MR. NEWMAN offered his belief that currently under the dual
sentencing provisions, court records are open to the public as
adult records.
ANNE CARPENETI, Assistant Attorney General, Legal Services
Section-Juneau, Criminal Division, Department of Law (DOL),
added that juvenile records are available to probation officers.
1:31:41 PM
REPRESENTATIVE SAMUELS questioned whether the court could look
at an adult felon's juvenile record and see that he/she
committed a similar felony crime while he/she was a juvenile and
then use that information to increase the sentence.
MR. NEWMAN said that is true for felony crimes; when a juvenile
is adjudicated on a felony, a judge, in determining mitigating
and aggravating factors, can use a previous felony adjudication
to help determine those factors.
REPRESENTATIVE SAMUELS questioned whether Alaska has a "three
strikes and you're out" law.
MS. CARPENETI explained that there is such a law, but that
juvenile adjudications don't count as a conviction. The
aforementioned law is very limited with regard to what counts as
a "strike." In response to a question, she explained that
currently there is a discretionary waiver procedure available;
the state can ask the court to consider the discretionary waiver
of a juvenile who is under the age of 18, or who is under the
age of 15 if it's a very serious crime that would otherwise be
subject to automatic waiver, into adult court. Currently the
state's dual sentencing statute only applies to one class B
felony against a person - second degree sexual abuse of a minor
- whereas HB 255 proposes to expand that statute such that it
could apply to all class B felony crimes against a person.
However, there are several steps that must occur before dual
sentencing is considered, the first of which is that the
prosecuting attorney must make the decision to request that dual
sentencing be applied to the person.
MR. NEWMAN clarified that under the bill, dual sentencing would
also be available for any felony crime against a person as long
as there is a previous adjudication or conviction for a felony
crime against a person.
MS. CARPENETI concurred.
MR. NEWMAN, in response to a question, offered that currently,
for a juvenile 15 years of age who commits a murder, there are
two processes, one of which is the discretionary waiver process,
though that isn't used very often because it presents a
difficult legal tangle with regard to determining whether the
juvenile would be amenable to treatment in the JJS; sometimes
when a discretionary waiver is sought, it is denied and the
juvenile is sent back to the DJJ, but sometimes a juvenile is
waived into the adult system and is never given the chance to
possibly succeed in the JJS. What's attractive to the DJJ about
HB 255 is that it would provide yet a third way of dealing with
such a juvenile; he/she would be allowed to spend some time in
the JJS, but if the DJJ still has concerns about him/her when
he/she turns 19 or 20, the state still has the ability to
"continue some measure of public safety and accountability on
that person for a while."
MS. CARPENETI offered her understanding that at one point the
proposal was to expand the automatic waiver provisions to
include more crimes for which juveniles would automatically be
sent into the adult justice system, but since the mission of the
DJJ is to try to rehabilitate juvenile offenders, "public safety
would really mitigate in favor of trying to work with them at an
early age," rather than just sending them to adult prison where
the chances of being rehabilitated are not as good.

» **Work item A**
In the committee minutes, give the part from "However, there are" up to and including "to the person." again, swapping "prosecuting attorney" for "district attorney".
» **Work item B**
Sum up the committee minutes in two sentences.

» **Data records**
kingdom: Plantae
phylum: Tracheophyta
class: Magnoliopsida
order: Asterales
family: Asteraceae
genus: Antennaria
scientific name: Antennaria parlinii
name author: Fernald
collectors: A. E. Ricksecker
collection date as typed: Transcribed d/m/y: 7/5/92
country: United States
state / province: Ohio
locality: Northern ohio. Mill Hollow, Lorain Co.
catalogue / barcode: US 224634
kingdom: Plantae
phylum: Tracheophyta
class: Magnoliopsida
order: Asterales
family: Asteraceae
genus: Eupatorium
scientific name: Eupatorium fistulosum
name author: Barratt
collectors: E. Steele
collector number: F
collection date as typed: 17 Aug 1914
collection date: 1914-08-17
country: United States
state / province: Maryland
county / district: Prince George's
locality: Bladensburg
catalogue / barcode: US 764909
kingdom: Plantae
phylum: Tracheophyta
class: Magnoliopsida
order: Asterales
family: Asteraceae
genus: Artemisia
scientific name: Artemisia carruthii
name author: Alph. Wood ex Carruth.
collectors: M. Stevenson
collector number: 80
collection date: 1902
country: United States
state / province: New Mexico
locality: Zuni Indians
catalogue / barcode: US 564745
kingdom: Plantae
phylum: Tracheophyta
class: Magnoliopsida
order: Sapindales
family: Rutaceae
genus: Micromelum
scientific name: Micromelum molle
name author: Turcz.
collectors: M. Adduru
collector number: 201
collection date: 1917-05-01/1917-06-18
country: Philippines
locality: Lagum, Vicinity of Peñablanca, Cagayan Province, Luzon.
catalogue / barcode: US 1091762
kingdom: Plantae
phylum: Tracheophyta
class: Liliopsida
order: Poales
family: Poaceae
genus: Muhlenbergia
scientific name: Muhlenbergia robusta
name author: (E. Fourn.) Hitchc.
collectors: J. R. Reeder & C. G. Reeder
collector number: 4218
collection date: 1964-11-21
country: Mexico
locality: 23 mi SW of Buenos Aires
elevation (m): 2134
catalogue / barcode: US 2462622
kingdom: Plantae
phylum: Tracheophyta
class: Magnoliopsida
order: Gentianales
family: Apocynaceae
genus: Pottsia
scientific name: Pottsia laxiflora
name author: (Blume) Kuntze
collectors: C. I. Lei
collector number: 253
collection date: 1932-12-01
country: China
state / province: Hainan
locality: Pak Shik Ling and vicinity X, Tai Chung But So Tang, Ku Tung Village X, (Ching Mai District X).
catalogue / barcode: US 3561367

» **Task result A**
However, there are several steps that must occur before dual
sentencing is considered, the first of which is that the
district attorney must make the decision to request that dual
sentencing be applied to the person.

» **Task result B**
The speakers explained that a judge may use a previous juvenile felony adjudication when weighing aggravating and mitigating factors, but that juvenile adjudications don't count as a strike under Alaska's three-strikes law. They also said HB 255 would expand dual sentencing from one class B felony to all class B felony crimes against a person, giving the DJJ a third way to handle serious juvenile offenders alongside the existing processes.